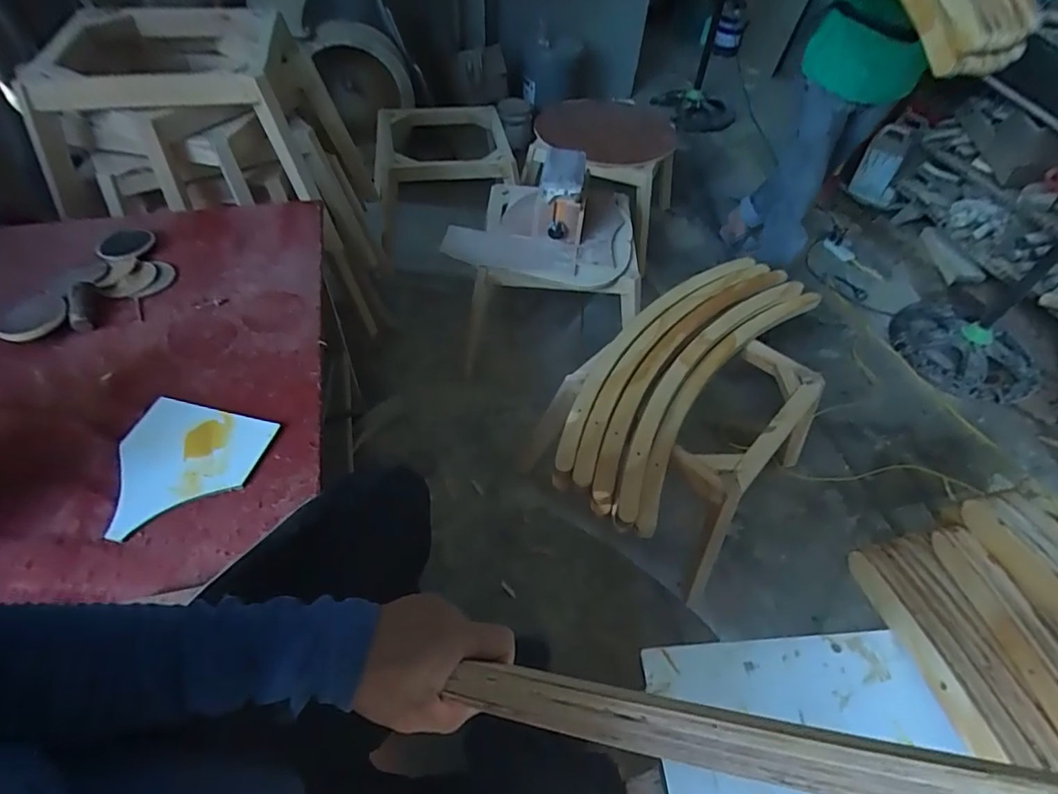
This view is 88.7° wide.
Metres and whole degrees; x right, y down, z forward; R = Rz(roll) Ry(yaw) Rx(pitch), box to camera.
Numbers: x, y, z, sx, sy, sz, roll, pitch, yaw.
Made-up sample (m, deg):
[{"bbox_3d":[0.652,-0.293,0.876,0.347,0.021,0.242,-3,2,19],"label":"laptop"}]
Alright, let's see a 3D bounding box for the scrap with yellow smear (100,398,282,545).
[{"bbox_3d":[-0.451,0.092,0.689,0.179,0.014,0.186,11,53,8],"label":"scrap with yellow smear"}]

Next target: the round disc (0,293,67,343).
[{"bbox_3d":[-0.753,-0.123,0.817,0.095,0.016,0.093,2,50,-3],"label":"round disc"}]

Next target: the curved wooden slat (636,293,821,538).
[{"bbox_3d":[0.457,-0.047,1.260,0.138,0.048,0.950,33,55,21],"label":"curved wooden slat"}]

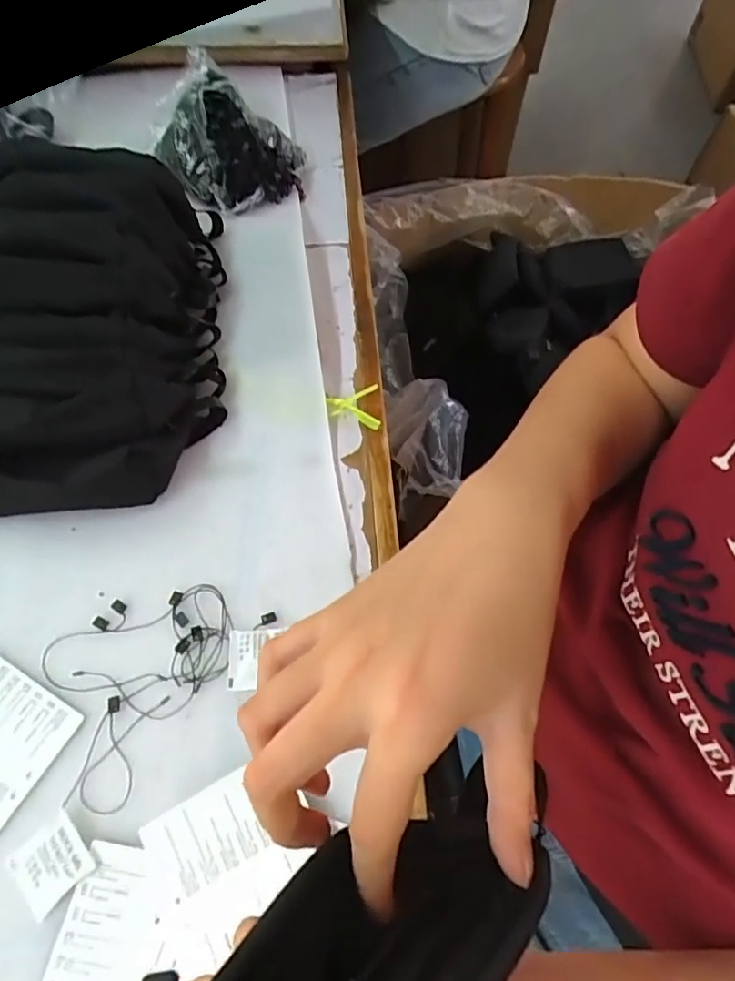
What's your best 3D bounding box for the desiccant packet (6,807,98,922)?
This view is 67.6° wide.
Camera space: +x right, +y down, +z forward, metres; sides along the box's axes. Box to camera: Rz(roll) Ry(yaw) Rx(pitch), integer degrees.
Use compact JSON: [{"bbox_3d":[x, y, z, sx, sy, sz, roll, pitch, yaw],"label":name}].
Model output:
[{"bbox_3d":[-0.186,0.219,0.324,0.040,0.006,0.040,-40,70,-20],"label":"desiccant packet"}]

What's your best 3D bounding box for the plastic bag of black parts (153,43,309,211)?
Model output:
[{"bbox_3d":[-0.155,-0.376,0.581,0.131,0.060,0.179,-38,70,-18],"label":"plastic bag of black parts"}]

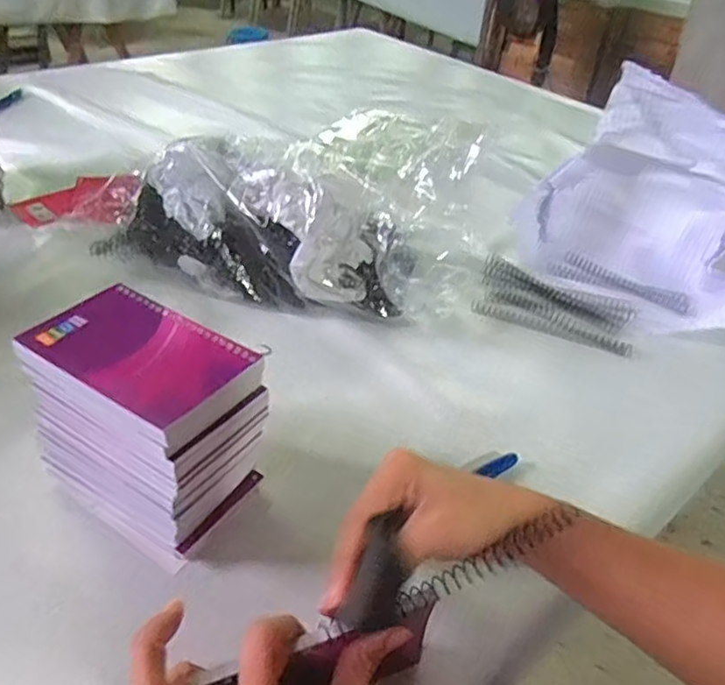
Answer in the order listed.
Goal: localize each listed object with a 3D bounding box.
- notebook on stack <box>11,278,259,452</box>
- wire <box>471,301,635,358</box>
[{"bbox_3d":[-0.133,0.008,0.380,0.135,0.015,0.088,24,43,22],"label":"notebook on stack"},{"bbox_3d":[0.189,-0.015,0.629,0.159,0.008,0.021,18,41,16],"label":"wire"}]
********************
Reproduce every line of the records containing the string "your".

What's your best 3D bounding box for the desiccant packet (6,807,98,922)?
What's your best 3D bounding box for the plastic bag of black parts (153,43,309,211)?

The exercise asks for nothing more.